Sure it has; as an idiom that is exactly what the term "grasping at straws" is meant to do most of the time. If I tell someone that they are grasping at straws I know that I am insulting them.
"The only thing that's come under assault here are your ideas, and that's fair game."
*rofl*
"As for your sentence - that sounds a little strange, but I think it's because of the example you chose. For example, I would say that "it's a problem with how people interacted with the printing press" makes sense. It was a new technology that magnified human communication. Many people interacted with it in a way that was incredibly productive at generating and disseminating good knowledge. It also lead to a lot of printing where less responsible people propagated bad ideas that had the air of authority because of the novelty of the medium. The way some people interacted with it was problematic. The way other people interacted with it was good. I don't understand what's bothering you about this."

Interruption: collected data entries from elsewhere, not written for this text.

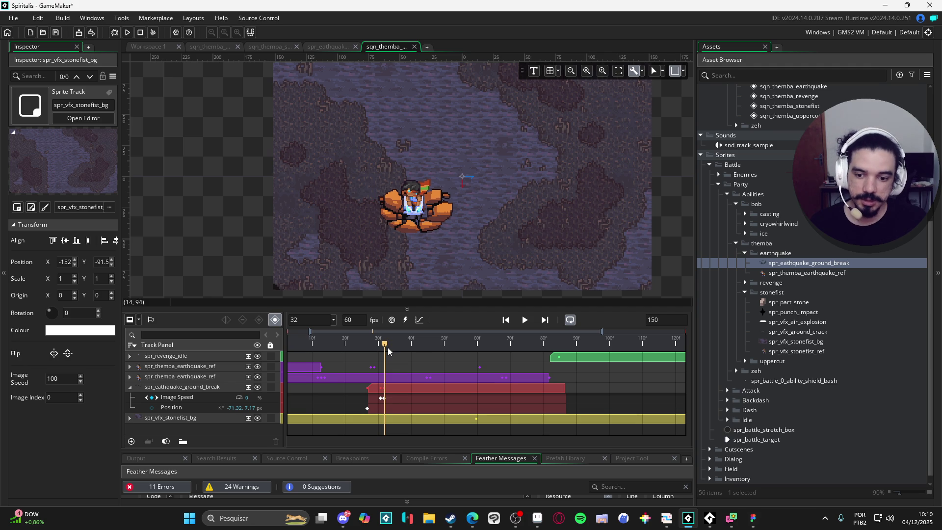
mouse_move(384, 350)
mouse_down()
mouse_move(374, 349)
mouse_move(386, 349)
mouse_up()
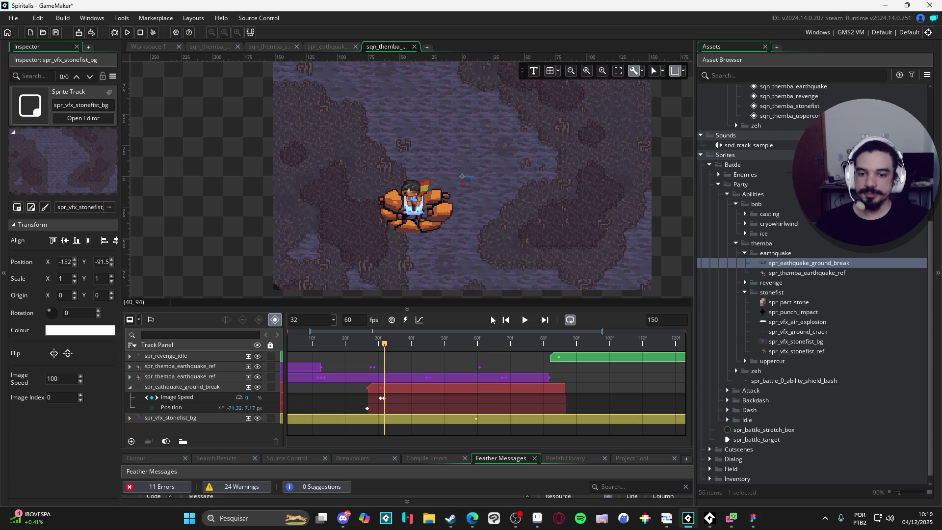
click(352, 343)
mouse_move(352, 346)
mouse_down()
mouse_move(398, 347)
mouse_move(351, 344)
mouse_move(392, 338)
mouse_move(345, 341)
mouse_move(402, 326)
mouse_move(460, 329)
mouse_up()
mouse_move(354, 342)
mouse_down()
mouse_move(515, 348)
mouse_move(480, 358)
mouse_move(506, 360)
mouse_up()
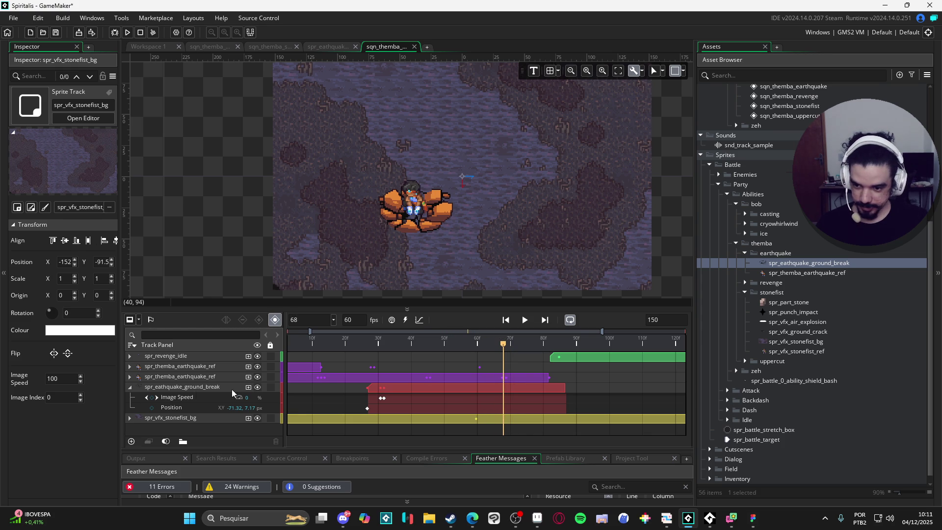
click(248, 387)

Because a printing press is an inanimate object. How does the printing press lead to anything exactly? Does "it" do something? "It" doesn't do anything except what humans make it do and that is only if they adopt it. We have dozens of examples of technology that existed without wide adoption that were later adopted by other civilizations (sometimes thousands of years later - think here of the aeolipile). Technology is not some independent actor in the stream of history; if human beings fail to use it then it just sits there. This partly explains why predictions about the use of technology, about of technology, etc. are generally so wrong.
Gary - I said you were grasping at straws because I thought your repeated attempts to justify your original comment were weak. That's what the phrase means. Yes, it's a criticism. If you are insulted by criticism you need to grow thicker skin (that is not meant to be an insult either).

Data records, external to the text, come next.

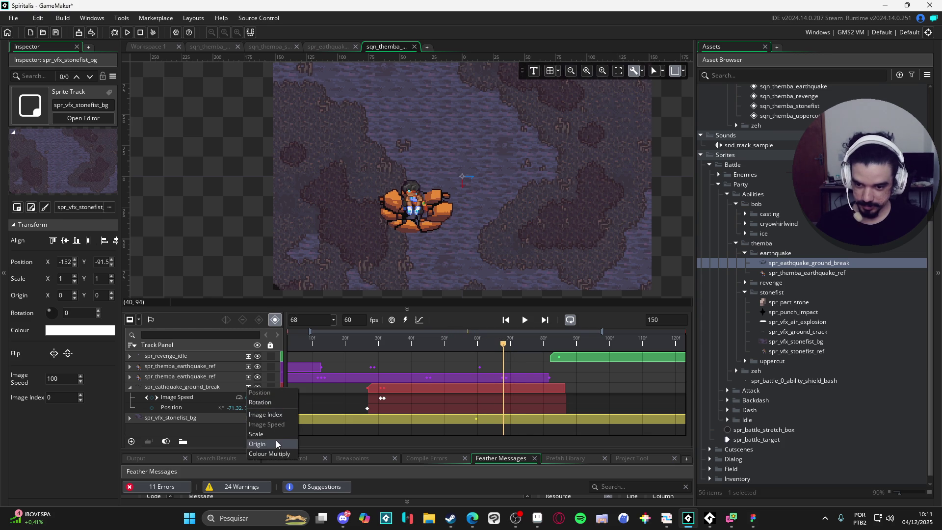
Add and remove an Image Index track, then add a Colour Multiply track to the ground-break.
click(275, 415)
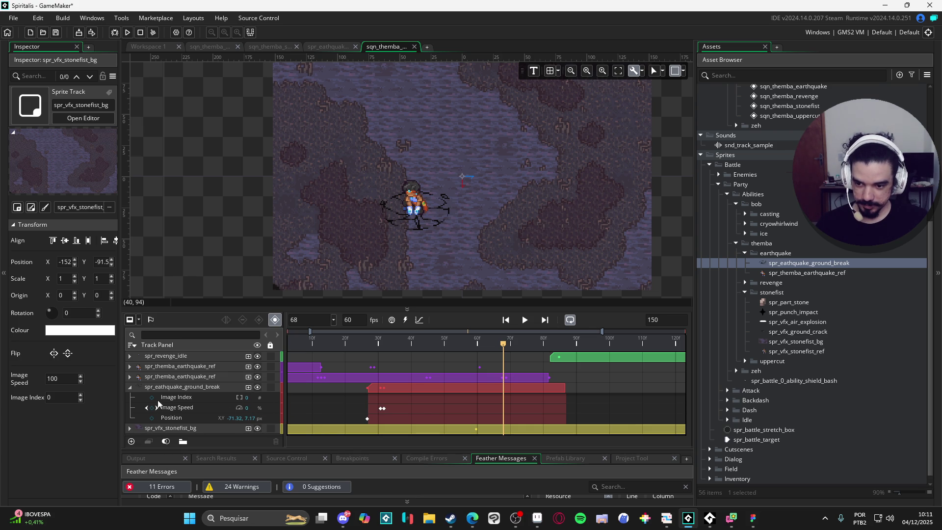
key(Delete)
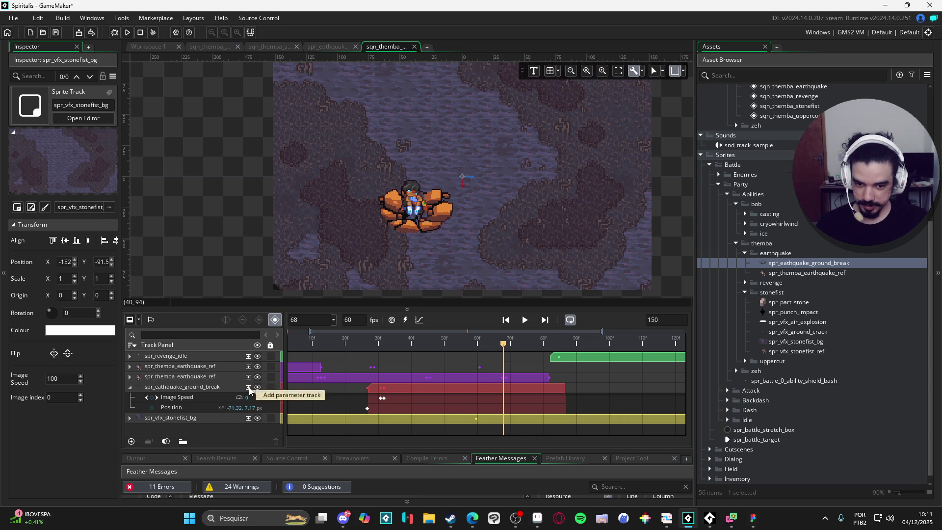
click(248, 387)
click(271, 453)
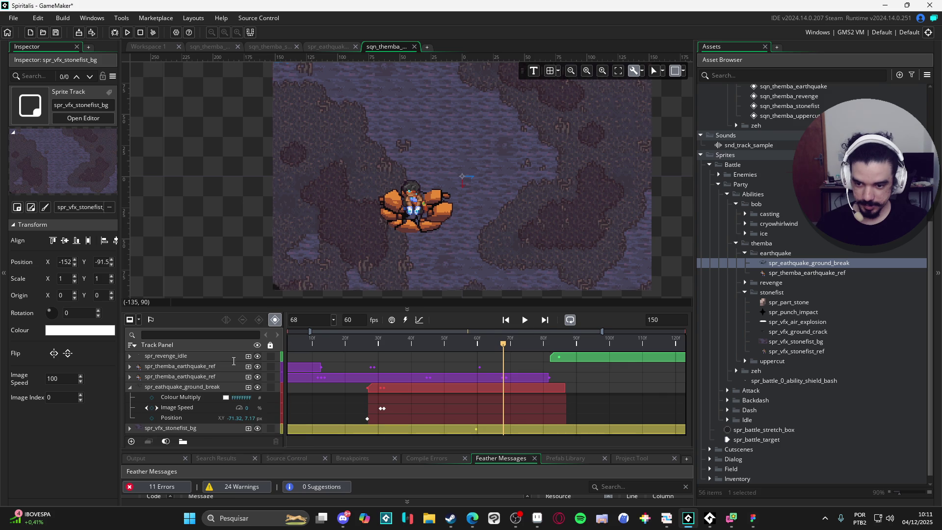
Key Colour Multiply opaque white at frame 68 and fully transparent at frame 74.
click(227, 399)
drag(226, 124, 259, 120)
click(265, 218)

ReplyDeletere: "Technology is not some independent actor in the stream of history; if human beings fail to use it then it just sits there."
Right. They have to interact with it for it to do anything. Communication/information technology has some predictable results when people interact with it. There's a flurry of activity - much of it good, some of it not good - all of it a result of interacting with this brand new, exciting, powerful medium.
re: "This partly explains why predictions about the use of technology, about of technology, etc. are generally so wrong."
I would think they are generally wrong because human behavior is very complex and we don't have crystal balls. Perhaps that's more or less what you're saying.
Skipping all the back and forth in the comments and getting back to the xkcd strip... Are you familiar with this old anecdote?
ReplyDeleteThe Blackfeet asked their Chief in autumn if the winter was going to be cold or not. Being prudent, the chief replied that there was always a chance that the winter would be a very cold one. Hence, the members of the village should prepare by collecting wood.
However, being a practical leader, he also decided to contact the National Weather Service to ask, "Is the coming winter going to be cold?"
"It looks like this winter is going to be quite cold indeed," the meteorologist at the weather service responded.
So the Chief went back to his people and told them to collect even more wood in order to be prepared. One week later he called the National Weather Service again. "Is it going to be a very cold winter?"
"Yes," the man at National Weather Service again replied, "it's going to be a very cold winter."
The Chief again went back to his people and ordered them to collect every scrap of wood they could find. Two weeks later he called the National Weather Service again. "Are you absolutely sure that the winter is going to be very cold?"
"Absolutely," the man replied. "It's going to be one of the coldest winters ever."
"How can you be so sure?" the Chief asked.
The weather man replied, "The Indians are collecting wood like crazy."